UN REY celebra la boda de su hijo, y cursa invitaciones a los gobernadores de las provincias de su reino. Pero, seguramente por devaneos independentistas, rechazan la invitación. No querían reconocer la autoridad del rey. Las consecuencias, que no se esperaban, fueron desastrosas.
Por fin se celebra el banquete con la gente sencilla de aquel reino, unos buenos y otros, a veces, menos buenos… gente normal; la mayoría de los invitados participa con alegría y respeto al rey; pero algunos por pereza o dejadez han ido sin el traje que el respeto requeriría, sin mostrar consideración a la invitación que el rey les había hecho. Fueron expulsados de la fiesta.

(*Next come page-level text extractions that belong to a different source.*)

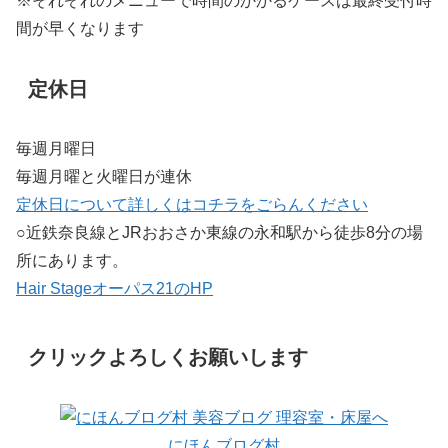
※それぞれのメニューで時間のかかるケースは最終受付時
間が早くなります
定休日
毎週月曜日
毎週月曜と火曜日が連休
定休日について詳しくはコチラをごらんください
○近鉄奈良線とJRおおさか東線の永和駅から徒歩8分の場
所にあります。
Hair Stageオーパス21のHP
クリックよろしくお願いします
にほんブログ村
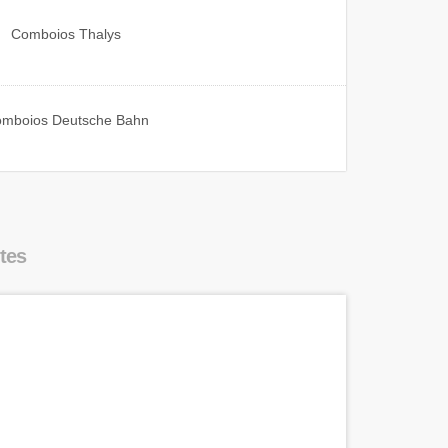
Comboios
Thalys
omboios
Deutsche Bahn
tes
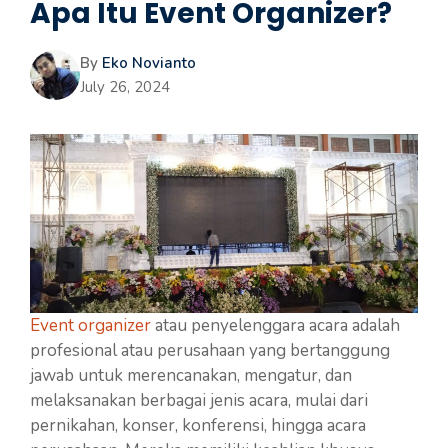
Apa Itu Event Organizer?
By
Eko Novianto
July 26, 2024
Event organizer
atau penyelenggara acara adalah
profesional atau perusahaan yang bertanggung
jawab untuk merencanakan, mengatur, dan
melaksanakan berbagai jenis acara, mulai dari
pernikahan, konser, konferensi, hingga acara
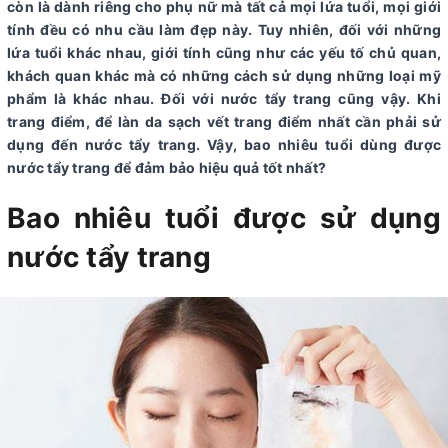
còn là dành riêng cho phụ nữ mà tất cả mọi lứa tuổi, mọi giới
tính đều có nhu cầu làm đẹp này. Tuy nhiên, đối với những
lứa tuổi khác nhau, giới tính cũng như các yếu tố chủ quan,
khách quan khác mà có những cách sử dụng những loại mỹ
phẩm là khác nhau. Đối với nước tẩy trang cũng vậy. Khi
trang điểm, để làn da sạch vết trang điểm nhất cần phải sử
dụng đến nước tẩy trang. Vậy, bao nhiêu tuổi dùng được
nước tẩy trang để đảm bảo hiệu quả tốt nhất?
Bao nhiêu tuổi được sử dụng
nước tẩy trang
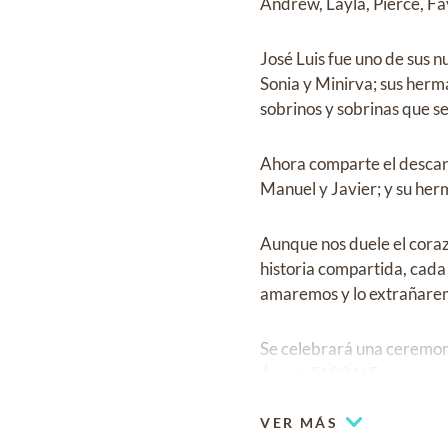
Andrew, Layla, Pierce, Fay
José Luis fue uno de sus 
Sonia y Minirva; sus her
sobrinos y sobrinas que 
Ahora comparte el descan
Manuel y Javier; y su her
Aunque nos duele el coraz
historia compartida, cada
amaremos y lo extrañare
Se celebrará una ceremoni
Ángel, 5100 N Freeway.
VER MÁS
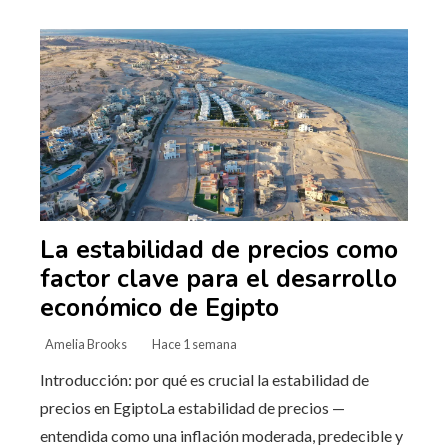
La estabilidad de precios como
factor clave para el desarrollo
económico de Egipto
Amelia Brooks
Hace 1 semana
Introducción: por qué es crucial la estabilidad de
precios en EgiptoLa estabilidad de precios —
entendida como una inflación moderada, predecible y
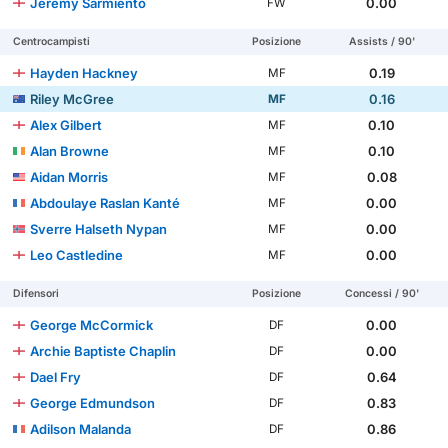
Jeremy Sarmiento
0.00
FW
Centrocampisti
Posizione
Assists / 90'
Hayden Hackney
0.19
MF
Riley McGree
0.16
MF
Alex Gilbert
0.10
MF
Alan Browne
0.10
MF
Aidan Morris
0.08
MF
Abdoulaye Raslan Kanté
0.00
MF
Sverre Halseth Nypan
0.00
MF
Leo Castledine
0.00
MF
Difensori
Posizione
Concessi / 90'
George McCormick
0.00
DF
Archie Baptiste Chaplin
0.00
DF
Dael Fry
0.64
DF
George Edmundson
0.83
DF
Adilson Malanda
0.86
DF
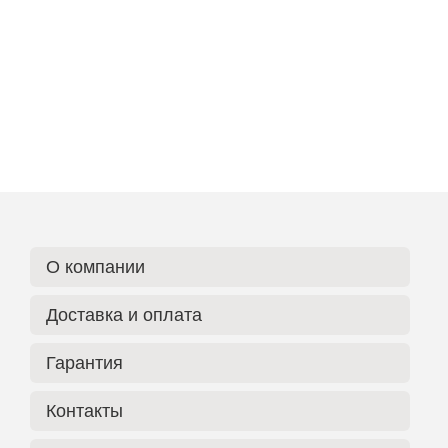
О компании
Доставка и оплата
Гарантия
Контакты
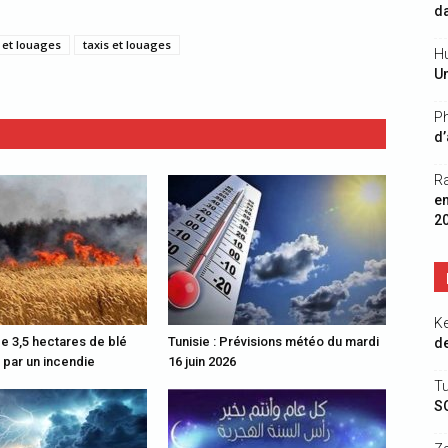
da
 et louages
taxis et louages
Hu
Un
Ph
d’
R
e
2
K
de 3,5 hectares de blé
Tunisie : Prévisions météo du mardi
de
 par un incendie
16 juin 2026
Tu
S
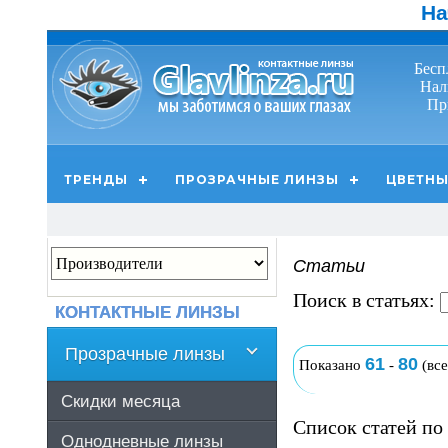
На
Бесп
Нал
Пр
ТРЕНДЫ
ПРОЗРАЧНЫЕ ЛИНЗЫ
ЦВЕТНЫ
Статьи
Поиск в статьях:
КОНТАКТНЫЕ ЛИНЗЫ
Прозрачные линзы
61
80
Показано
-
(вс
Скидки месяца
Список статей по 
Однодневные линзы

A veces tenemos la ilusión de que nuestras actitudes y acciones no van a tener ninguna consecuencia, y eso nunca es así. Todo lo que hacemos o dejamos de hacer, incluso lo que sentimos y pensamos pesa en nuestra vida. Envenenamos nuestro corazón con pensamientos nocivos y acabamos diciendo una palabra que hace un daño irreparable; alentamos nuestro egoísmo con ideas injustas sobre los inmigrantes y los pobres, alimentamos a fieras que anidan en nuestro interior, y nos sorprendemos justificando comportamientos que claramente van en contra de los derechos humanos más básicos.
El Evangelio del domingo nos advierte de que hemos de acoger en nuestra vida con sinceridad la autoridad de Dios, Padre de Nuestro Señor Jesucristo, asesinado por nuestro pecado, resucitado para nuestra salvación. Sin ese acatamiento, humilde y respetuoso, de su inmensa grandeza, de su inmenso amor, nuestra vida se encamina hacia la vaciedad y el desvarío.